# Waste not, want not



## argief (28/9/15)

The inevitable fact of vaping is the remaining drops of juice that remain in the tank when it is time to refill... 

What do you do with those remaining drops? Especially when switching flavours? Do you waste it down the drain, drip it back into the bottle? 

I am always worried that it might contaminate new juice ito flavour and therefore discard those last drops. Hoping there is a better suggestion out there? 

Sent from my GT-I9500 using Tapatalk


----------



## Jakey (28/9/15)

i discard. transferring can get messy and its really only a few drops each time.


----------



## johan (28/9/15)

I leave them and vape unflavoured - next fill I will put in another flavour, and no carry over of potential contamination.

Reactions: Like 2 | Informative 1


----------



## Jakey (28/9/15)

johan said:


> I leave them and vape unflavoured - next fill I will put in another flavour, and no carry over of potential contamination.


i really should whip up an unflavoured batch. simpe solution and makes so much sense, thanks @johan

Reactions: Like 1


----------



## gertvanjoe (28/9/15)

@jackey . curious about the "former reonaut" status


----------



## Jakey (28/9/15)

used to own one. proud of the fact lol. funds permitting, will return again some day

Reactions: Winner 1


----------



## gertvanjoe (28/9/15)

ah funds . ok I get you.

Sent from my GT-I8190 using Tapatalk


----------



## zadiac (28/9/15)

It doesn't bother me when the flavors mix a little. There has been a horrible combination or two, but it rarely happens. I just switch to a new flavor and within two squonks the new flavor takes over and all is good. I'm not finicky that way.

Reactions: Agree 2


----------



## Christos (28/9/15)

zadiac said:


> It doesn't bother me when the flavors mix a little. There has been a horrible combination or two, but it rarely happens. I just switch to a new flavor and within two squonks the new flavor takes over and all is good. I'm not finicky that way.

▶ [Record list]:
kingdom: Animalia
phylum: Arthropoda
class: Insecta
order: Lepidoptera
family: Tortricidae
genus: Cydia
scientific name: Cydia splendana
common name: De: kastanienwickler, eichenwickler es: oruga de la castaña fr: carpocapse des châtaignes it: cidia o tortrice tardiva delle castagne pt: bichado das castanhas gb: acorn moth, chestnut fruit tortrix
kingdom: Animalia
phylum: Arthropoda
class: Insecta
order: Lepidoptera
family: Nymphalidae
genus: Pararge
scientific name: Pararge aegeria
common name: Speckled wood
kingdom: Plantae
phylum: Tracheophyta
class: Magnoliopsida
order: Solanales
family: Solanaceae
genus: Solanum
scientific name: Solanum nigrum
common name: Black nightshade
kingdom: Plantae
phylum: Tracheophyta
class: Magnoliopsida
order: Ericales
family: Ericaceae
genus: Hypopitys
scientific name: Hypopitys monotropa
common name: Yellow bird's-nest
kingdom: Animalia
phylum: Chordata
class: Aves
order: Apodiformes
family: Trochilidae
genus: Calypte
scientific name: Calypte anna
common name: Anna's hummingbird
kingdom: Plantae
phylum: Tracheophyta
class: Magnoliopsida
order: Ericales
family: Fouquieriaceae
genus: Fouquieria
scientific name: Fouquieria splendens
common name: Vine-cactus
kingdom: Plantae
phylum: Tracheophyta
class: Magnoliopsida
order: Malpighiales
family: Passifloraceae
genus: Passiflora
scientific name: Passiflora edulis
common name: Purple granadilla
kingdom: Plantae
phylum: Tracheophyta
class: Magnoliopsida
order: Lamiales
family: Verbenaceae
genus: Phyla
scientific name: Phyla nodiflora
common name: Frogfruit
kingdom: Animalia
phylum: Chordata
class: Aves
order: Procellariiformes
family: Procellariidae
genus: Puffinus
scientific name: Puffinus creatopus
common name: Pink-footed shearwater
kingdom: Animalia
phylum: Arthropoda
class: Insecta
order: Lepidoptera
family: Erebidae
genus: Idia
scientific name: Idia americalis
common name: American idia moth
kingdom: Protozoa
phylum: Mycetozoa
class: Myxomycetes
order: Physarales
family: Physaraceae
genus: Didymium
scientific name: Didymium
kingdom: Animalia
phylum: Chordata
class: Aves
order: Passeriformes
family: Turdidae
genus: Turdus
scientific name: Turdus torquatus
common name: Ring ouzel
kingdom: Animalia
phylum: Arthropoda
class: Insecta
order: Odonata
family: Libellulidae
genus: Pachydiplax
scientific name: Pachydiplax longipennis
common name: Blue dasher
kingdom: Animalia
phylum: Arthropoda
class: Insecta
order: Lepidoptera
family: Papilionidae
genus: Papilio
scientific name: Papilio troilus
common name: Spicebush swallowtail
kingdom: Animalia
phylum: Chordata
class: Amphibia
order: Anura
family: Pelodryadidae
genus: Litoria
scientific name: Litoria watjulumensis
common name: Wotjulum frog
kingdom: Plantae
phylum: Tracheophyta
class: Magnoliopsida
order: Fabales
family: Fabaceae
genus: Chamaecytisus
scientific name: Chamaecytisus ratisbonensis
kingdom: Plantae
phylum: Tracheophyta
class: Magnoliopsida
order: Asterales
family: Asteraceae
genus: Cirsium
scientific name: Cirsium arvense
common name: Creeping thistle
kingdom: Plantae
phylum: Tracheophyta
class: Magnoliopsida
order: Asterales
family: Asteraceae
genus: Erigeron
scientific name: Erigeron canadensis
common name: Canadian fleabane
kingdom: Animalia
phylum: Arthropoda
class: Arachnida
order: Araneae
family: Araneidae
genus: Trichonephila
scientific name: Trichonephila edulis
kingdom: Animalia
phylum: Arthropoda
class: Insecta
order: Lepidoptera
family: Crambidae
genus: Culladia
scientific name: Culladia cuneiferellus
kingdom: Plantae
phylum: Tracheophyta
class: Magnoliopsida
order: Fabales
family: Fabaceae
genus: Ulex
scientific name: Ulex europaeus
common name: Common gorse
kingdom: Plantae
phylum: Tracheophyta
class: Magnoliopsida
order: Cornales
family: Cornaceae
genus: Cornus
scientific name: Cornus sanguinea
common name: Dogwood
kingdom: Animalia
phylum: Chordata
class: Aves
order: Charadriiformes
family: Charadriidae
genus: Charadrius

▶ [Your tasks]:
A) In the forum thread above about leftover tank juice, what does johan do with the remaining drops?
B) Write the next part of the forum thread above about leftover tank juice, starting after its last line.

▶ [Answers to each task]:
A) He leaves them and vapes unflavored liquid, then puts in another flavor at the next fill.

B)
I do the same. I fill a new flavour even if there is about 1 to 2 ml left. The mix is temporary and rarely noticeable.

Reactions: Like 1


----------



## Silver (28/9/15)

When I am reviewing new juices I wash the tank and Use a new REO bottle and wick. 

Otherwise I let the flavours mix 

Nice idea regarding the unflavored @johan. Also going to try that. Thanks

Reactions: Like 1 | Agree 1


----------



## BumbleBee (28/9/15)

I rinse my tank out, I like to Vape each flavour as the creator intended.

... unlike @Alex who doesn't mind swamp juice

Reactions: Like 1 | Agree 1 | Funny 1


----------



## Eequinox (28/9/15)

BumbleBee said:


> I rinse my tank out, I like to Vape each flavour as the creator intended.
> 
> ... unlike @Alex who doesn't mind swamp juice


swamp juice ....... priceless love it


----------



## JacoV (28/9/15)

I used to drip it back from the tank to the bottle, but i found it to be super messy and it takes to long... so i use a syringe with a flat needle (Dischem sells them) Suck up the leftover juice and just squirt it back into the bottle...
Takes a few seconds

Reactions: Like 1


----------



## Alex (28/9/15)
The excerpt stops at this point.